I started off by sharing that I believe her needs are more important in the recovery process due to the covenant bond being broken (so in other words - one of the natural consequences of the sin of betrayal).

Jason then chimed in and I really like what he said:  his needs aren’t less valid - it’s just that her needs take precedence until there is trust and security restored in the relationship.  Again, it’s NOT that his needs aren’t valid at all.  It’s that they have to be met in a different way (through community / other safe men) until the security and trust has been restored.

Other things we discussed:

- His needs being super-sized causes the level of expectation for them to be met to be super-sized which then means the level of disappointment that he has will be super-sized.

- Character is built when our needs aren’t being met and yet we are being the best version of ourselves, sitting in unmet needs.

- Jason says - men have to scrutinize their needs that they are bringing to the table.  This is because in the past his needs were born out of his wounded-ness.  (And with that, n faulty expectation that she will be the one to make up for his wounds / needs from childhood.)

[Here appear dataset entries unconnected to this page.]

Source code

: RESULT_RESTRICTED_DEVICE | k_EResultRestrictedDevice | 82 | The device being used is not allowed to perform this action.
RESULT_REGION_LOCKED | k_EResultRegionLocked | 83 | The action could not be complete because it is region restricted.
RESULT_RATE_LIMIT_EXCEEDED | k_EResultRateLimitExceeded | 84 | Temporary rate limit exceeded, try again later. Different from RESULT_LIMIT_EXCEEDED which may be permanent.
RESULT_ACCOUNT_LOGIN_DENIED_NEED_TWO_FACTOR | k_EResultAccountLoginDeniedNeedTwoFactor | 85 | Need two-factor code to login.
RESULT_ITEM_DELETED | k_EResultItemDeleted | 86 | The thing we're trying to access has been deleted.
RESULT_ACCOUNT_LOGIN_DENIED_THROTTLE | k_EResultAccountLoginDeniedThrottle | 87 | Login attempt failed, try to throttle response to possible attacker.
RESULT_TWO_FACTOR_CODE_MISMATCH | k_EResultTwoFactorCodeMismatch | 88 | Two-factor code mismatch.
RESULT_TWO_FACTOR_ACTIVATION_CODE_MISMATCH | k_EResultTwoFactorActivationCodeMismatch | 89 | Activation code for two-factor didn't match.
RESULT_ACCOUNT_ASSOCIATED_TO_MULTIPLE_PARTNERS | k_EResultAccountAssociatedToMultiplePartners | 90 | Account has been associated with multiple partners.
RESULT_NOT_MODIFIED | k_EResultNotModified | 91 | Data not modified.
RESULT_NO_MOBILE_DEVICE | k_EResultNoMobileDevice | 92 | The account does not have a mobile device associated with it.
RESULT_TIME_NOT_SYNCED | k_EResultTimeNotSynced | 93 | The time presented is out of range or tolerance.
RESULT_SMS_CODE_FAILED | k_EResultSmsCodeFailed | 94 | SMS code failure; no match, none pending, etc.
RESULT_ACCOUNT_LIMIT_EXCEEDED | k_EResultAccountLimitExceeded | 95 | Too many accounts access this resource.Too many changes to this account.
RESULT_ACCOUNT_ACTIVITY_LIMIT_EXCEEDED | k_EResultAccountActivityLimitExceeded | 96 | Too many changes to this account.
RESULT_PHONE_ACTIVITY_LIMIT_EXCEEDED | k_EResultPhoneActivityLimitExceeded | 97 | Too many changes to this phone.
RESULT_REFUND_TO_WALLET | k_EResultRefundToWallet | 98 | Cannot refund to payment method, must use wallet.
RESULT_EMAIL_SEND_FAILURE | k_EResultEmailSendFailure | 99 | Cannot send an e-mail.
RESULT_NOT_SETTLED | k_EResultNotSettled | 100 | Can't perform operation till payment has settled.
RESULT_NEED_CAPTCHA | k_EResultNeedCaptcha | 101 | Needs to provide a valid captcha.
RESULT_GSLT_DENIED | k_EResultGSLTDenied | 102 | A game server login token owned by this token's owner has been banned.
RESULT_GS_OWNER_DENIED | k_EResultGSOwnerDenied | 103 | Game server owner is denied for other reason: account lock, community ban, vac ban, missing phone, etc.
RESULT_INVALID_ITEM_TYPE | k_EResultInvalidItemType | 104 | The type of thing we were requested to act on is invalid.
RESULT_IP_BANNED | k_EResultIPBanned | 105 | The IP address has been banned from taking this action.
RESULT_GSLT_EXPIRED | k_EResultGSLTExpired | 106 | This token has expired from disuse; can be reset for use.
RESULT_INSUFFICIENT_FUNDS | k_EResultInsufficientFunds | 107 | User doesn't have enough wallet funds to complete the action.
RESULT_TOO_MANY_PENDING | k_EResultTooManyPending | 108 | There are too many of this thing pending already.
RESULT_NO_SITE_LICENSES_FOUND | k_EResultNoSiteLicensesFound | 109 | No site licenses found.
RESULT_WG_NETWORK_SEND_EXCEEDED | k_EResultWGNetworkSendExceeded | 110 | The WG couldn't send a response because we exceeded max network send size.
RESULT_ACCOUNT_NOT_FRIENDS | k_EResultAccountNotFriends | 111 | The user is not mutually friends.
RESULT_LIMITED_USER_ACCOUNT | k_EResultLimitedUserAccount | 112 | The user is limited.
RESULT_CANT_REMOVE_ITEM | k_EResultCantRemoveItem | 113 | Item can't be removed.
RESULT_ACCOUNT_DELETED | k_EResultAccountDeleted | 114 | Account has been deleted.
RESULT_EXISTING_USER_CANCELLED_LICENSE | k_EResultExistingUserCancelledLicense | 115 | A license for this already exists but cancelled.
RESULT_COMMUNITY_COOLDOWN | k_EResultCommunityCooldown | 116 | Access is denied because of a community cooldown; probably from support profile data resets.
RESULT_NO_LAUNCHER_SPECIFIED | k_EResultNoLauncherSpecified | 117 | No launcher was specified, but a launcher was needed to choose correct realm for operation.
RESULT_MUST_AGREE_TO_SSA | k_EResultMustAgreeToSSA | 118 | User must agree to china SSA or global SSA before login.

- Her owning what she needs is an important part of her process - it’s connected to boundaries and will help her move forward in her process and get clarity.

- I mentioned that women oftentimes are seen as “needy” in the recovery process and Jason said the inverse applies as well - he also can appear to be “needy” in the recovery process.  We explain some of the reasons for this.

- I mention the importance of the dynamic where he allows her the space to have needs - and how this is integral in moving the coupleship forward.  And yet - how does he do this when he is also walking around with a lot of needs that he *was* meeting in an illegitimate way and now having to  sit with unmet needs.  So messy.  Jason said three things that motivated him:

- to meet my  need was an opportunity for him to rebuild trust.

- My needs were an indication that I was still invested in the relationship.

- My needs were an opportunity for him to be less focused on himself.

We are so glad YOU are here, thanks for joining us for Season #7.